If you don't like it, send a patch.

Some people publish open-source software with no promise of support, and an attitude that if people want to use it, that's up to them, caveat downloador. Others are deliberately trying to occupy thematic territory. By that I mean, they want people to use their software, because they want to be the premiere solution to a particular class of problems. There are a lot of good reasons for either position, but I submit that if you start off with the latter, reverting to the former for rhetorical purposes is disingenuous: Just don't use it then is a bad-faith response when you are actively courting mindshare. Make your own is little more than a goad.

Send a patch is likewise easier said than done. There is something of an unspoken compact in open-source development that goes like I will fix your software, and you will perpetuate the fix. The complication here is, from the point of view of the maintainer, not all fixes are helpful, and from the point of view of the fixer, not all maintainers are responsive, or even reasonable people.

My own experience patching other people's software (to say nothing of receiving patches) is…checkered. It definitely elicited a sort of tacit diplomatic protocol that I now try to follow. Fixing another person's code, after all, can be a potentially costly proposition. With the time it takes to learn its idiosyncrasies, conform to the maintainer's style and other stipulations, and engage in copious correspondence on top of the essential work itself, the risk remains that your effort goes nowhere—or at least nowhere in time to be useful. On the receiving end, you have to deal with people showing up cold with a patch that significantly alters your editorial direction, with the earnest expectation that you're going to go ahead and rubber-stamp it. Today.

As a patch-submitter, I now probe ahead to the maintainer to see how amenable they are. I also do some recon to see how active they are in their software project: if my patch is in your next release and you don't release for several months, it's worth much less to me. GitHub has provided a reasonably tidy venue for this activity, and the more relaxed and neutral-sounding term issue (certainly not unique to GitHub) is less adversarial than bug or defect.
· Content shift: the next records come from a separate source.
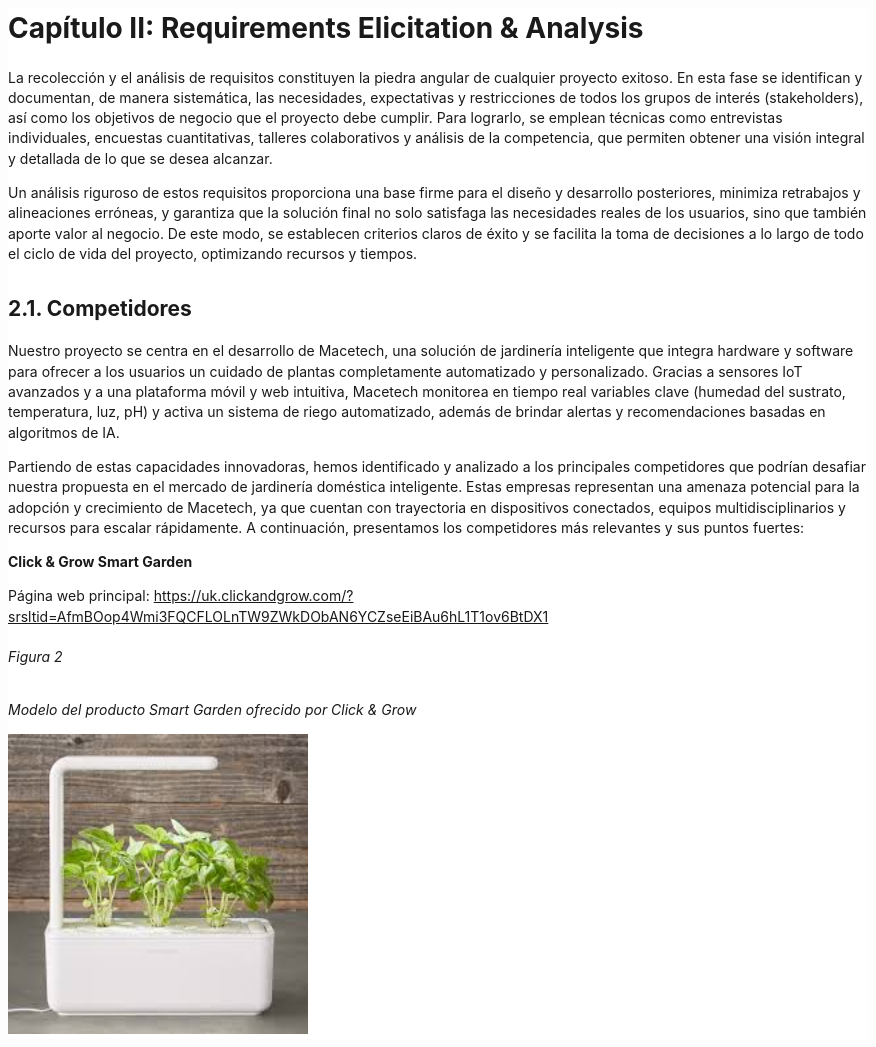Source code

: # Capítulo II: Requirements Elicitation & Analysis

La recolección y el análisis de requisitos constituyen la piedra angular de cualquier proyecto exitoso. En esta fase se identifican y documentan, de manera sistemática, las necesidades, expectativas y restricciones de todos los grupos de interés (stakeholders), así como los objetivos de negocio que el proyecto debe cumplir. Para lograrlo, se emplean técnicas como entrevistas individuales, encuestas cuantitativas, talleres colaborativos y análisis de la competencia, que permiten obtener una visión integral y detallada de lo que se desea alcanzar.

Un análisis riguroso de estos requisitos proporciona una base firme para el diseño y desarrollo posteriores, minimiza retrabajos y alineaciones erróneas, y garantiza que la solución final no solo satisfaga las necesidades reales de los usuarios, sino que también aporte valor al negocio. De este modo, se establecen criterios claros de éxito y se facilita la toma de decisiones a lo largo de todo el ciclo de vida del proyecto, optimizando recursos y tiempos.

## 2.1. Competidores

Nuestro proyecto se centra en el desarrollo de Macetech, una solución de jardinería inteligente que integra hardware y software para ofrecer a los usuarios un cuidado de plantas completamente automatizado y personalizado. Gracias a sensores IoT avanzados y a una plataforma móvil y web intuitiva, Macetech monitorea en tiempo real variables clave (humedad del sustrato, temperatura, luz, pH) y activa un sistema de riego automatizado, además de brindar alertas y recomendaciones basadas en algoritmos de IA.

Partiendo de estas capacidades innovadoras, hemos identificado y analizado a los principales competidores que podrían desafiar nuestra propuesta en el mercado de jardinería doméstica inteligente. Estas empresas representan una amenaza potencial para la adopción y crecimiento de Macetech, ya que cuentan con trayectoria en dispositivos conectados, equipos multidisciplinarios y recursos para escalar rápidamente. A continuación, presentamos los competidores más relevantes y sus puntos fuertes:

**Click & Grow Smart Garden**

Página web principal: https://uk.clickandgrow.com/?srsltid=AfmBOop4Wmi3FQCFLOLnTW9ZWkDObAN6YCZseEiBAu6hL1T1ov6BtDX1

###### Figura 2

*Modelo del producto Smart Garden ofrecido por Click & Grow*

<img src="/assets/img/capitulo-2/competitors/click-and-grow-smart-garden.png" alt="Una maceta blanca, tecnológica, e inteligente del competidor Click & Grow." width="300" height="300"> <br>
There is an art to filing a bug report. When the issue in question is in fact a genuine defect, the argument to fix it is already manifest. What you concentrate on instead in your report are your observations of the defective behaviour and the steps to replicate them, along with what you believe the expected behaviour should be. Bonus points if all this is directly executable by machine. Bug reports of this kind are costly to prepare, as the implication is the maintainer will be the one fixing the code. Proposals for strictly additive changes to system behaviour (which many call feature requests, but I prefer to focus on behaviour rather than features) are generally speculative, and so what you're proposing is usually that you will attach new behaviour to another person's product, which they will go on to maintain. Here the focus in correspondence is less on what the artifact should do, but why it should do it, and is generally more of an ongoing conversation, than a highly front-loaded, transactional missive. In other words, you approach a patch proposal with more conviviality and less formality than a bug report.

I guess I'm thinking about all this because I'm trying to transit attitudinally from treating open-source projects—at least this one in particular—as incidental offgassing, and more of a deliberate product with a clear vision of a user who is somebody other than me. Most, if not all open-source projects begin life as an attempt to scratch one's own personal itch—Intertwingler certainly did. dry-rb evidently did as well. If Type::Tiny did too, which is likely, it managed to transcend this state, and became the premiere data validator for Perl. I have the added wrinkle that I'm not actually trying to make the premiere anything—Web framework or CMS or whatever—for Ruby: I'm trying to create a reference implementation that enumerates a bill of materials for a dense hypermedia system, and Ruby happens to be the most convenient language at the moment in which to write it. This means it has to be legible on multiple levels, from end users, to those who would port the paradigm to other programming languages.